We’ve also spent money on modernizing this local to ensure we can provide the best service possible. We’ve adopted new digital tools for our membership signup program to help us sign partners on a digital application that has significant value for this Local Union. These programs have significant value, but they also require real investment to get off the ground.

INVESTING IN HARD-WORKING FAMILIES
Finally, we’ve worked hard to step into a role in the St. Louis area as advocates for hard-working families.

We’ve invested in targeted digital campaigns right here in St. Louis aimed at improving our community. Many of you are by now familiar with our ad campaign in Wentzville, where we called attention to the mayor’s attempt to raise taxes on shoppers at union stores in order to build non-union competitors and line the pockets of billionaire Stan Kroenke, who moved our football team out of town, but apparently still wants to pad his bank account with our dollars. Kroenke is married to, Ann Walton Kroenke, daughter of Walmart co-founder James “Bud” Walton. In 2018, Kroenke was estimated to be worth $8.5 billion by Forbes Magazine.

We’ve similarly invested in campaigns in the city of St. Louis where we’ve targeted Fields Foods, a non-union employer paying substandard wages and benefits, while their owner collects millions of dollars in taxpayer money to build Fields’ stores.

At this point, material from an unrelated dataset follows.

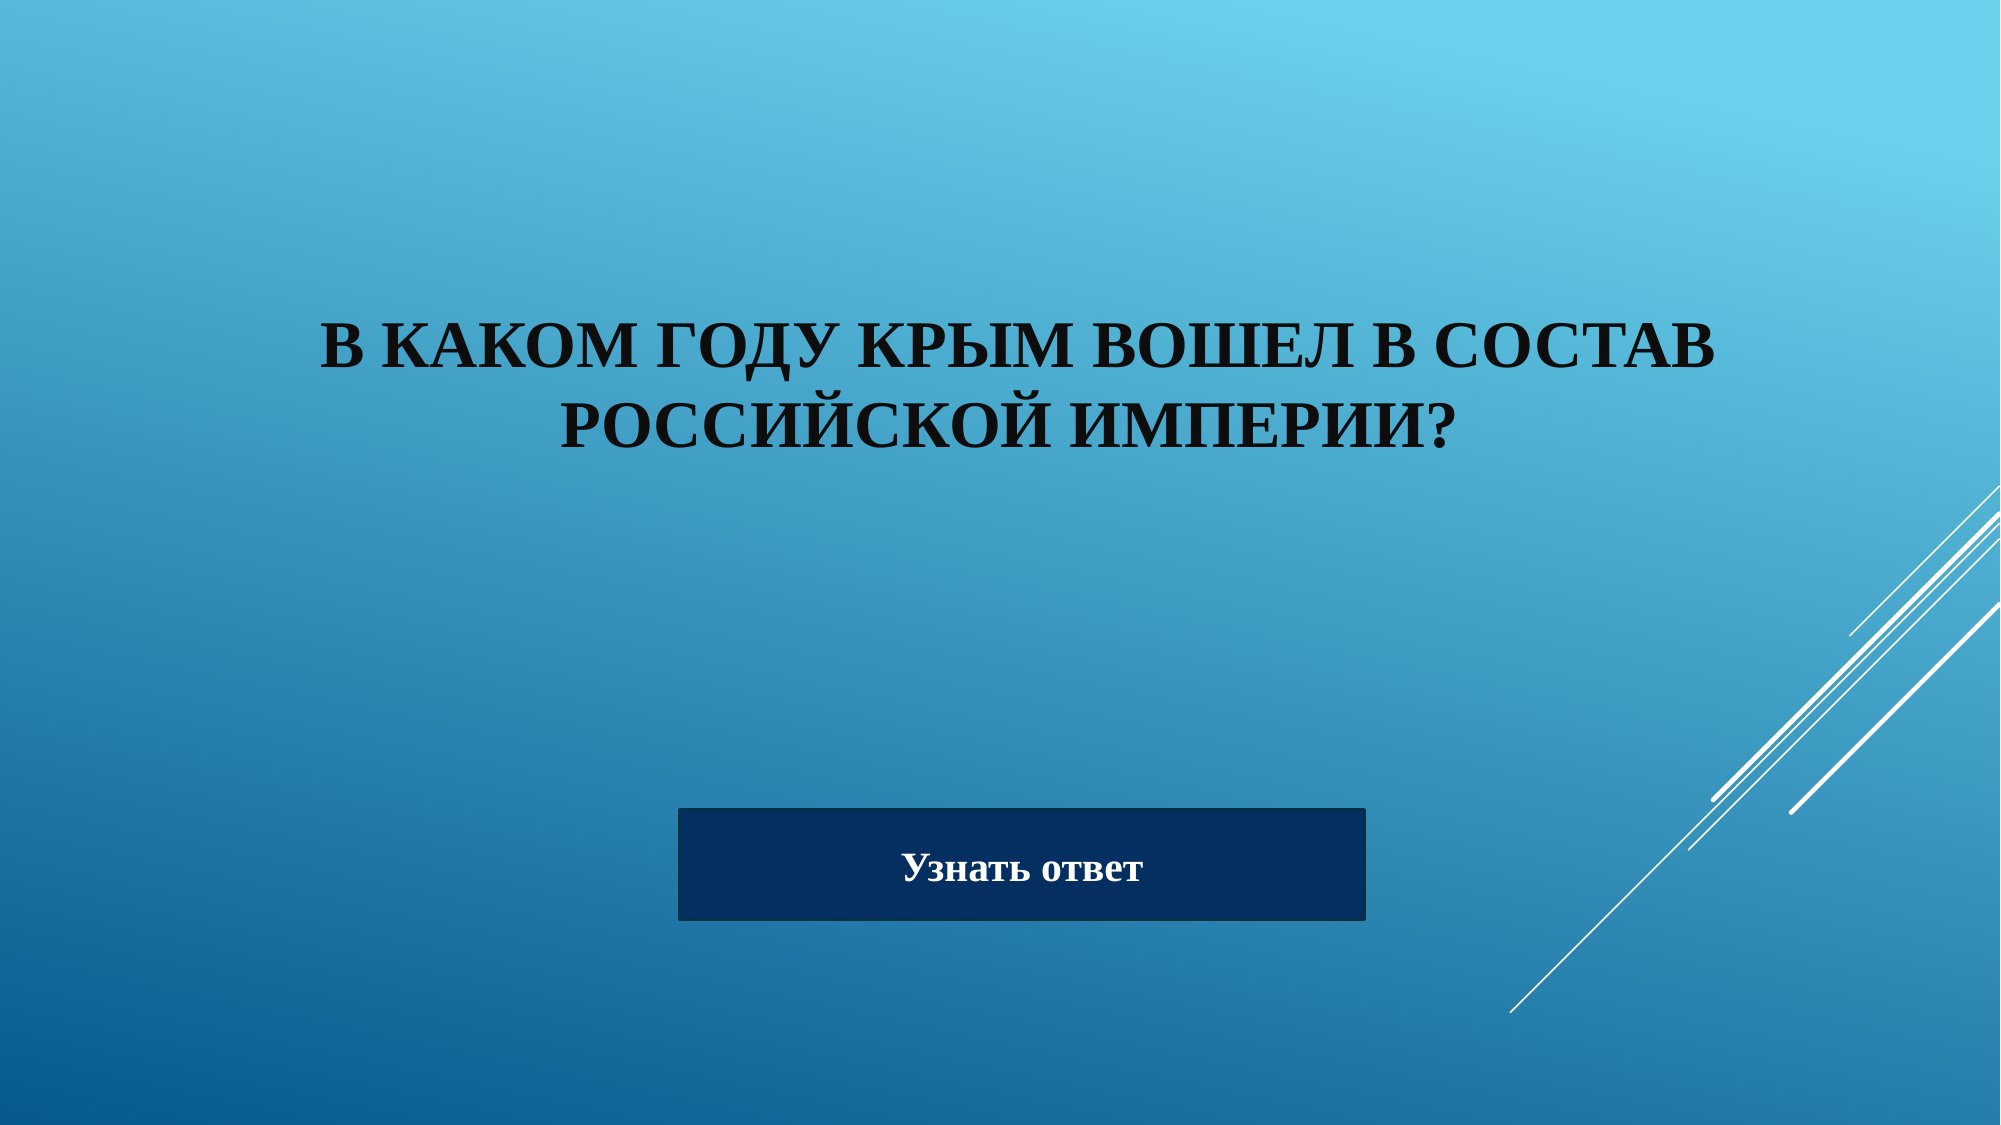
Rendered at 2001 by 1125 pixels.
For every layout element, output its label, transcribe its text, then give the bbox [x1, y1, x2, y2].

title В каком году Крым вошел в состав Российской империи? [156, 141, 1882, 701]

Our larger effort is to encourage St. Louis shoppers to spend their hard-earned money at good employers, not at businesses built on the backs of working people that only benefit millionaires.

Those digital campaigns are important and valuable. In Wentzville, the citizens have risen up to put a halt to the Stan Kroenke project, and in the city of St. Louis, shoppers are turning away from Fields Foods. These campaigns have real value for our partners, but they require investment to be effective.

FINAL THOUGHTS
In short, we are investing in the future of Local 655. We’re seeking new solutions to problems that have existed for a long time, and we’re chasing innovation in an effort to be on the forefront of the Labor community.

We’re strengthening retirement for thousands of partners, we’re raising wages for millions of Missourians, we’re stopping billionaires from padding their pockets, and we’re battling an anti-worker agenda.

And since 2013, we’ve done this without asking for a single extra dime of your hard-earned money. We’ve passed on opportunities to raise costs because I believe in exhausting every other avenue first.

Thanks to the good contracts we have bargained and the good contracts we will continue to bargain, this cost increase will not negatively impact partners. The increase in wages, the preservation of strong healthcare benefits, strong pensions, and the vast value of your Union contract means no one will see a net negative impact from the membership increase I am proposing.

For eight years I have served as your president, and for eight years I have dedicated myself to making sure Local 655 is stronger than it was the day I took this job. My commitment hasn’t changed, and it never will.